America comes together for holiday despite looming political divide

What a beautiful and festive Fourth of July on Monday. I hope we feel as patriotic and happy on Aug. 4, after the summer heat has broiled us and a primary election is just past. 

If only our political and cultural differences were so easily zippered together on regular days.
On Monday, fireworks began lighting up the sky over Platte City at sundown. The bangs and flashes lasted well into the night. 

Weekend rainfall made the air moist. Unseasonably cool temperatures dropped to the low 70s. Leaves stood still, no breeze blowing to move them. 

The still, cool, moist air made little smoke clouds hang in the air after bottle rockets and aerial bombs exploded. Mosquitoes that had plagued June were not around for the holiday. 

A perfect Fourth weather-wise has passed.

One of my favorite sights appeared as I ran errands in the afternoon, and in early evening as I ferried a friend home after the cookout. Down the streets came pickup trucks and cars with American flags attached and flapping. That’s a good Fourth tradition. It felt like people were together for something for a day.

Because we all know this is a divided nation politically and socially. 

There are multiple divides actually. Economic gaps and political opinions split us apart. What’s moral to one person is abhorrent to another. 

A community and a nation is supposed to make decisions about the same candidates and issues, when everyone is basing those decisions on different information streams. This information varies widely in motives and quality of accuracy.

Platte County, like the country, has felt and survived great divides before. 

Our ancestors were in the heart of the border wars over slavery, both before and during the Civil War. We view World War I with pride now, but at the time, not all believed America should go beyond its borders and get involved in a European War.

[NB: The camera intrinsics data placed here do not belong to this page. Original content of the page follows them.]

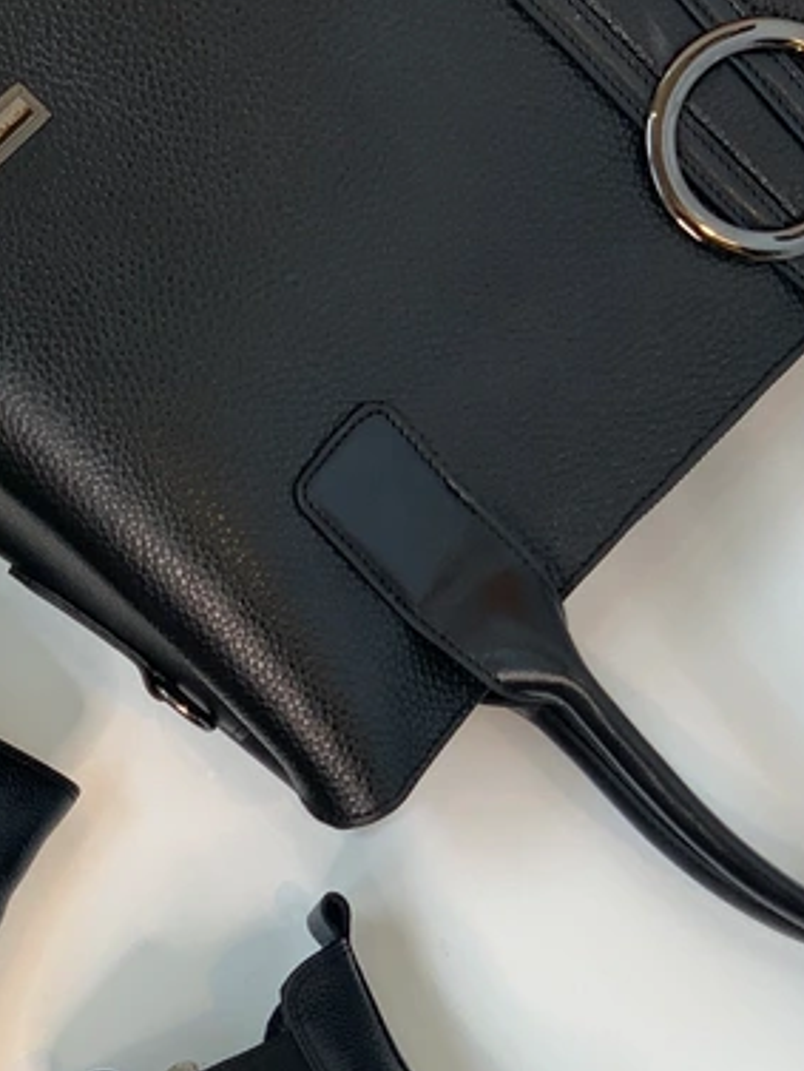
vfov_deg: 14.3
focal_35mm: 138
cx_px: 253
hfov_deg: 10.7
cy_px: 756
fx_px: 4271
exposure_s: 1/50
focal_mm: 6
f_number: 2.4
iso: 64
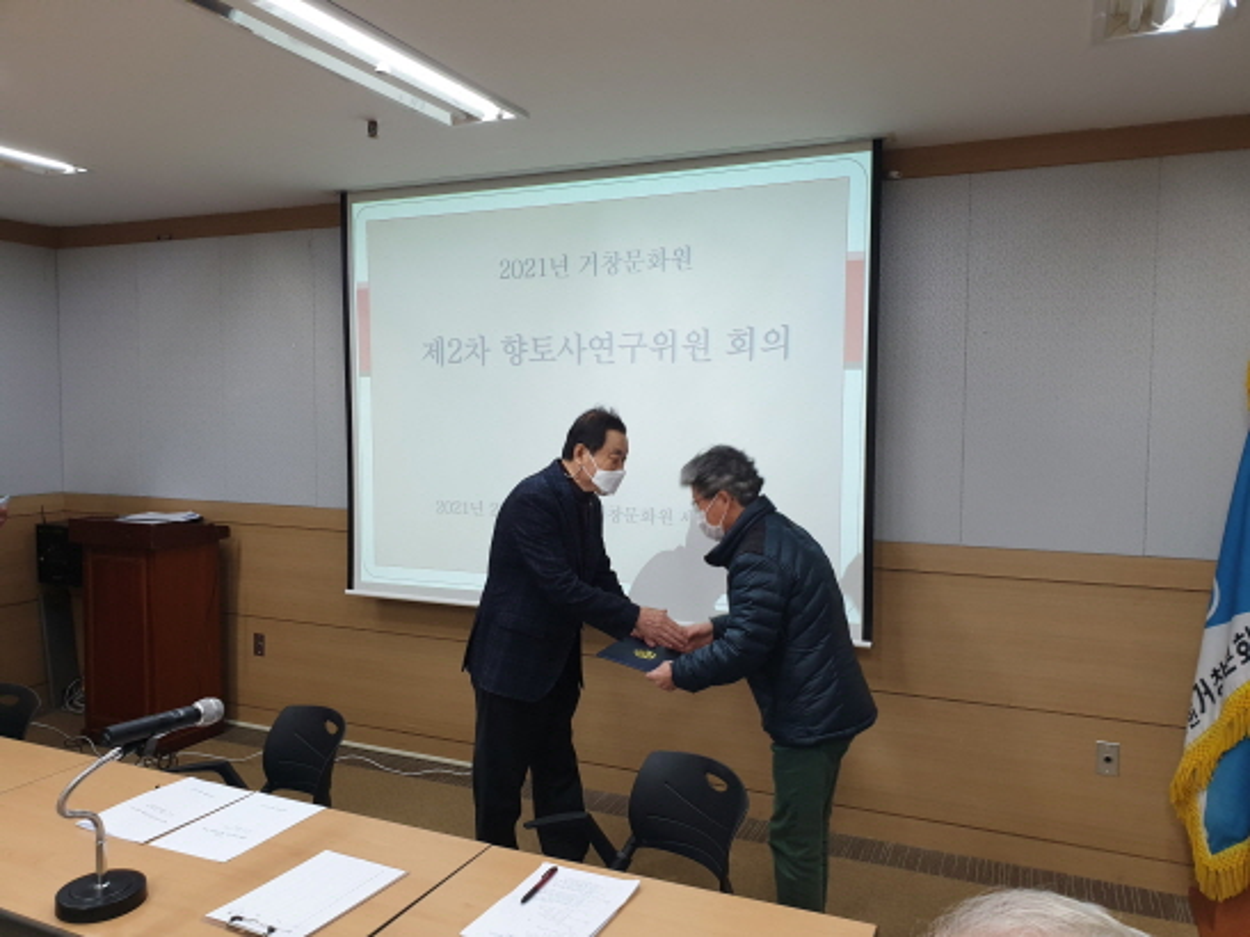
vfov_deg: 53.0
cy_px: 468
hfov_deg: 67.3
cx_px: 625
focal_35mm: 26
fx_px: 939
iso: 125
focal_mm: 4.3
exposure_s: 1/60
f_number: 2.4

Our boys went late, but some did go. They marched down the streets of Weston upon return. 

Even before and during World War II, and before atrocities such as Nazi concentration camps turned public opinion fully towards mercies, many Americans were very intolerant toward non-Christian faiths. Young people today will not fully understand the painful gap of feelings and opinions over the Vietnam War. 

Democracy has survived. So has community service. 

For a few decades one of Platte County’s leading Republican organizers and a major Democratic player served together in the No Names, the volunteer nursing home visitation group. Politics did not divide their service. 

Both have passed away now. Sometimes it seems political civility went, too.

School teachers in the elementary and middle school levels teach basic manners and considerations that used to be left to parents. But parents have never been perfect in any decade, and parents face more challenges today in a world where meanness has big attention-getting claws in all media from prime-time TV to obscene comedians and movies running on cable TV channels, not to mention that instant window to anything called the Internet. 

But maybe teachers and parents together can influence generations into a return to civility and issues that are decided by pragmatic discussion.

The mean tone and low-brow nature of political ads today don’t give us much hope, but maybe the pendulum will swing back the other way. 

There are bright spots. 

I’ve complimented him before, but I’ll do it again. A mailer from state Rep. Ken Wilson arrived recently that simply said what legislation had been passed and what it pertained to. Mostly facts, little rhetoric, we’ll applaud that.

May the American flags still be flying with pride from cars and pickup trucks after we vote on county, state and national offices on Nov. 8. I hope I see them again on July 4, 2017.